Le problème du logement à Rome a dépassé le stade de l’urgence. Un récent rapport sur le malaise social romain, rendu publique mardi 11octobre, montre que 300 000 personnes vivent sous le seuil de pauvreté, à Rome, avec moins de 800 euros par mois. (voir l’article dans le quotidien L’Unità Roma du mardi 11 octobre 2005). Parmi elles, 6 000 dorment dans les rues de Rome et 3 000 dans les divers centres d’accueil communaux ou associatifs. Ce sont ces personnes qui subissent depuis un mois les conséquences des expulsions massives. Les exemples sont nombreux et les victimes très disparates.
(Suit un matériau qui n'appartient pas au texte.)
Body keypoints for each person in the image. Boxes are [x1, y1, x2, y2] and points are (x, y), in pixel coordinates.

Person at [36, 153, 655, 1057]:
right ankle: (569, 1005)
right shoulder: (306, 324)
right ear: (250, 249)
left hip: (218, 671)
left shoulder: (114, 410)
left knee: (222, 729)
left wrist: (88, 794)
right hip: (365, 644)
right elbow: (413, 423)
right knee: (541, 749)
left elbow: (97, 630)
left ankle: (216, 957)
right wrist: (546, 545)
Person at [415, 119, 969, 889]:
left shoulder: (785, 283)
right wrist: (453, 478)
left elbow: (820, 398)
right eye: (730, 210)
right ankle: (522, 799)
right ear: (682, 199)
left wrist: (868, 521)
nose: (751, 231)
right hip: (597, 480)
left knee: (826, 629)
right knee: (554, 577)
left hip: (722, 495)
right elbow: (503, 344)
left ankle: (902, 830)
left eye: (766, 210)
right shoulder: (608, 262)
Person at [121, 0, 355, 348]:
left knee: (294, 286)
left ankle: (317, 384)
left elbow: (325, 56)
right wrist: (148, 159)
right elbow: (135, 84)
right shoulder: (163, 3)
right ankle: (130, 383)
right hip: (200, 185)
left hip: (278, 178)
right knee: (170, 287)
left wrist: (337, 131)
Les anciens à la retraite sont les premiers touchés par le phénomène. Leurs habitations récemment vendues à des entreprises immobilières privées, et directement mises à la vente, ils sont nombreux à avoir reçu des propositions d’acquisition ou des augmentations de loyer exorbitantes. “Avec une pension de 700 euros et un loyer de 500 euros, j’ai déjà du mal à aller de l’avant” raconte une vielle dame venue manifester. “L’immeuble où j’habitais a été vendu à un privé, qui m’a aussitôt envoyé une lettre pour me proposer l’acquisition de l’habitation, où je vis depuis 40 ans, pour la modique somme de 210 000 euros. Mais comment je fais avec une pension de 700 euros ?” poursuit elle. Comme elle ne dispose pas d’un revenu suffisant pour acheter son logement, et qu’aucune banque n’autorise de prêt à cette femme âgée de plus de 70 ans, elle devra quitter les lieux d’ici le mois de décembre.
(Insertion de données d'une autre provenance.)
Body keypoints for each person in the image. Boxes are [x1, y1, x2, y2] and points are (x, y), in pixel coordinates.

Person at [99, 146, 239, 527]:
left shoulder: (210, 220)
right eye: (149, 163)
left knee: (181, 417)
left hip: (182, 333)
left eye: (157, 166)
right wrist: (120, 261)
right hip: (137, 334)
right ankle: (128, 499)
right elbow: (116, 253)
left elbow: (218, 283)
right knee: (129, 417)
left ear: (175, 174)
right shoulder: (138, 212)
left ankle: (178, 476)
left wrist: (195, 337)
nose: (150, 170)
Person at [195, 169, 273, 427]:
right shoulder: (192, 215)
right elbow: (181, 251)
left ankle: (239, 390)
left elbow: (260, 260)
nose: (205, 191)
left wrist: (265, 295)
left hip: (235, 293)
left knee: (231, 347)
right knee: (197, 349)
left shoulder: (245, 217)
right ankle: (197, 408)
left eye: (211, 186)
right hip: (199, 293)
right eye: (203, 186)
Mais, cette femme n’était pas la seule hier à témoigner d’une telle tragédie. Etaient présents les étudiants, qui dépensent jusqu’à 500 euros par mois afin de louer un lit dans une chambre commune. Ou bien les familles à revenu moyen, mises en situation précaire, après une augmentation de 150% de leur loyer. Ainsi que les travailleurs immigrés, qui eux, sont expulsés des occupations autogérées et se voient contraints de vivre dans la rue, sous les ponts, le long du fleuve tevere. La spéculation immobilière contribue à appauvrir toutes les couches sociales de la population romaine. Même le Vatican, propriétaire de biens immobiliers “augmente ses loyers et expulse les anciens locataires” rapporte le manifesto.
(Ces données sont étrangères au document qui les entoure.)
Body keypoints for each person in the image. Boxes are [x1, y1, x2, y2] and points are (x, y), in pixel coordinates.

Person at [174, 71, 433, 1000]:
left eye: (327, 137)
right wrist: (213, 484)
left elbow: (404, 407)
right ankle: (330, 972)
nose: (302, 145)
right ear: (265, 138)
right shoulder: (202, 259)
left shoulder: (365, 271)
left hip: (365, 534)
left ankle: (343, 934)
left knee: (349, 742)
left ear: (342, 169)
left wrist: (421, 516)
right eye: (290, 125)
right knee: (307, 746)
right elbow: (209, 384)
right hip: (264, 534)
Alors, les 10 000 personnes ont crié leur mécontentement et réclamé un plan national anti-expulsion. “La question du logement doit entrer dans l’agenda politique national et non seulement local” explique Massimo Pasquini, responsable d’ Unione Inquilini de Roma et la région Lazio et avance une proposition pour répondre à l’urgence à court terme : “Nous voulons demander au Vatican de mettre à disposition des expulsés, les édifices utilisés durant le Jubilé, pour 50 euros par mois. Ceci serait un acte de charité !”. (Interview recueillie sur le site de Unione Inquilini).